--- begin Article ---
A Salt Box and a Bracelet Conversing with a Painting. Decolonising a Post-Soviet Museum in the Caucasus
Museums are institutes of knowledge production, conservation and distribution. Their decolonisation involves their liberation from principles which are deeply-rooted in modernity/ coloniality. Perceptive and epistemic operations which control the appreciation of, and interaction with, artworks and other museum artefacts are problematised. Decolonisation also questions the museum as such, as embodying the "hubris of the zero point" (Castro-Gómez 1995), or the sensing and thinking subject, European by default, occupying a delocalised and disembodied vantage point which eliminates any other possible ways to produce, transmit and represent knowledge, allowing for a world view to be built on a rigid essentialist progressivist model.
Museums in a specific modern/colonial (post-Wunderkammer) understanding were roughly divided early on into two groups: history of fine arts and natural history museums. In the former, Western memory was constructed, preserved and transmitted to future generations. In the latter, the non-European world was represented at large. Later, ethnographic museums placed the non-Western and non-modern subjects between the natural and the civilised worlds supplanting the Orientalist interpretation of the other with a supposedly more open progressive one. Countless contemporary public museums, with their heavy load of mythic national ontologies, continue to reproduce the prevailing modern episteme which appropriates or annihilates the other.
--- end Article ---
Written tasks »
**1.** Rewrite the part of the museum passage that opens with the words containing "Museums in a" and closes with "annihilates the other.", using "anthropological museums" in place of "ethnographic museums".
**2.** According to the museum passage, into which two groups were museums in the modern/colonial understanding roughly divided early on?
**3.** Carry the museum passage forward from its last sentence.
--- begin Information shown ---
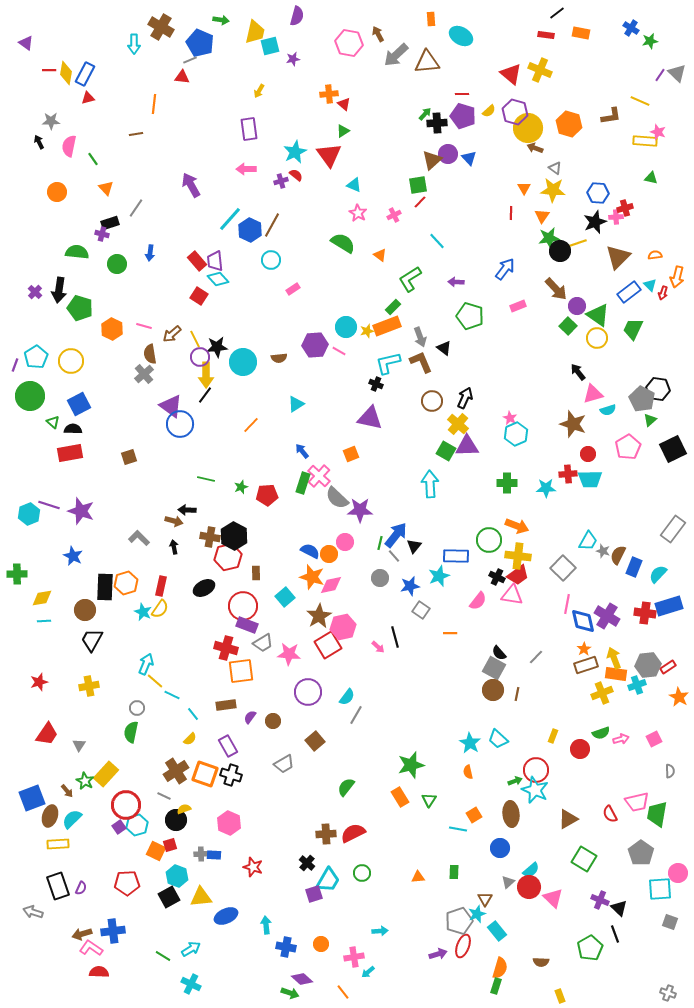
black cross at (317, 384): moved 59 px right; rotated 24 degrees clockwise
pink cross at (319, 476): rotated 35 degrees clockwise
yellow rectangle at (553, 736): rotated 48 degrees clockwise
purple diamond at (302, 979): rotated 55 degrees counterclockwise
--- end Information shown ---
Answers to the tasks »
**1.**
Museums in a specific modern/colonial (post-Wunderkammer) understanding were roughly divided early on into two groups: history of fine arts and natural history museums. In the former, Western memory was constructed, preserved and transmitted to future generations. In the latter, the non-European world was represented at large. Later, anthropological museums placed the non-Western and non-modern subjects between the natural and the civilised worlds supplanting the Orientalist interpretation of the other with a supposedly more open progressive one. Countless contemporary public museums, with their heavy load of mythic national ontologies, continue to reproduce the prevailing modern episteme which appropriates or annihilates the other.

**2.** History of fine arts museums and natural history museums.

**3.**
The first steps in museum decolonisation were made in the context of the emergent non-Western feminist and queer activism and postcolonial discourses which were immediately applied in art and curating practices glocally to question the institutional framing of art and the linear historical narrative that museums continued to promote. Among the major epistemic and optical shifts that occurred were a deliberate reversal or blurring of the roles of subject and object, and the destabilising of the bound and coherent, mostly national and often imperial identities that museums helped to forge.1 Examples include both decolonial indigenous people's projects such as the U'Mista Cultural Society in British Columbia (Canada),2 where "the objects appear to be observing the spectators who become objectified by the masks whose eyes seem to be following their movements" (Lionnet 2012, p. 192) and the internal Western critique of museums, such as the famous exhibition A Museum Looks at Itself, Past Imperfect at the Parrish Art Museum in Southampton, New York (1992).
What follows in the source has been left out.